- Document segment

Analytical and numerical analyses of the micromechanics of soft fibrous connective tissues

TL;DR

This paper develops a new variational method to analyze the micromechanical behavior of hyperelastic fibrous tissues, specifically applied to human coronary arteries, showing strong agreement with finite element simulations.

Contribution

It introduces a novel variational estimate for tissue micromechanics that accounts for histology and fiber behavior, providing accurate analytical predictions.

Findings

Analytical expressions match finite element results.

Method effectively captures nonlinear and anisotropic tissue responses.

Applicable to modeling coronary artery mechanics.

Abstract

State of the art research and treatment of biological tissues require accurate and efficient methods for describing their mechanical properties. Indeed, micromechanics motivated approaches provide a systematic method for elevating relevant data from the microscopic level to the macroscopic one. In this work the mechanical responses of hyperelastic tissues with one and two families of collagen fibers are analyzed by application of a new variational estimate accounting for their histology and the behaviors of their constituents. The resulting, close form expressions, are used to determine the overall response of the wall of a healthy human coronary artery. To demonstrate the accuracy of the proposed method these predictions are compared with corresponding 3-D finite element simulations of a periodic unit cell of the tissue with two families of fibers. Throughout, the analytical predictions for the highly nonlinear and anisotropic tissue are in agreement with the numerical simulations.

Collection entries
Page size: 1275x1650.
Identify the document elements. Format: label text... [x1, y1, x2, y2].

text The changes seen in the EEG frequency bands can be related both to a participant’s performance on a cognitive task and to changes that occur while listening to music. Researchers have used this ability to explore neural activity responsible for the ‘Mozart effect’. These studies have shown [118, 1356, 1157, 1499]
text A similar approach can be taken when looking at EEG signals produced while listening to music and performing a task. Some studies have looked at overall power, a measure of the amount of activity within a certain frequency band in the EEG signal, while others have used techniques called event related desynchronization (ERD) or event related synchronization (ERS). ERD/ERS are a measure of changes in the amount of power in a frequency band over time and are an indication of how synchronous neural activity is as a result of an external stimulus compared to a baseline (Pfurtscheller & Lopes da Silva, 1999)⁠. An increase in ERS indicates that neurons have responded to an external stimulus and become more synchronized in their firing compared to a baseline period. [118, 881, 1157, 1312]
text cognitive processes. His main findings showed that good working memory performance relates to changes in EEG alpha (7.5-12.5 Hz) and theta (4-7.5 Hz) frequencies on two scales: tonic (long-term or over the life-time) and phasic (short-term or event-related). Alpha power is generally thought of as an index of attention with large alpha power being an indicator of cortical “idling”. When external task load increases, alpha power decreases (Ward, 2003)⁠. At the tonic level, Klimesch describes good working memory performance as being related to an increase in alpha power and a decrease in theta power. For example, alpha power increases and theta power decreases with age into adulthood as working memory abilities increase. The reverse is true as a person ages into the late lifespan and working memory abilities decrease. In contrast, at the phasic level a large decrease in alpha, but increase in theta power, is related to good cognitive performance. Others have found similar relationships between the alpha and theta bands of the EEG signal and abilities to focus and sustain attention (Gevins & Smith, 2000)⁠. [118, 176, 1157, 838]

- Required work
a) Answer these questions from the tissue micromechanics summary:
(i) To which human blood vessel is the new method applied?
(ii) With how many families of collagen fibers are the analyzed tissues described?
(iii) What are the analytical predictions compared with to show their accuracy?
b) Translate this sentence from the tissue micromechanics summary into Spanish: "Indeed, micromechanics motivated approaches provide a systematic method for elevating relevant data from the microscopic level to the macroscopic one."
Answer using only the tissue micromechanics summary.

- Written responses
a)
(i) Coronary arteries; specifically, the wall of a healthy human coronary artery.
(ii) One and two families of collagen fibers.
(iii) With corresponding 3-D finite element simulations of a periodic unit cell of the tissue with two families of fibers.

b) De hecho, los enfoques motivados por la micromecánica proporcionan un método sistemático para elevar los datos relevantes del nivel microscópico al macroscópico.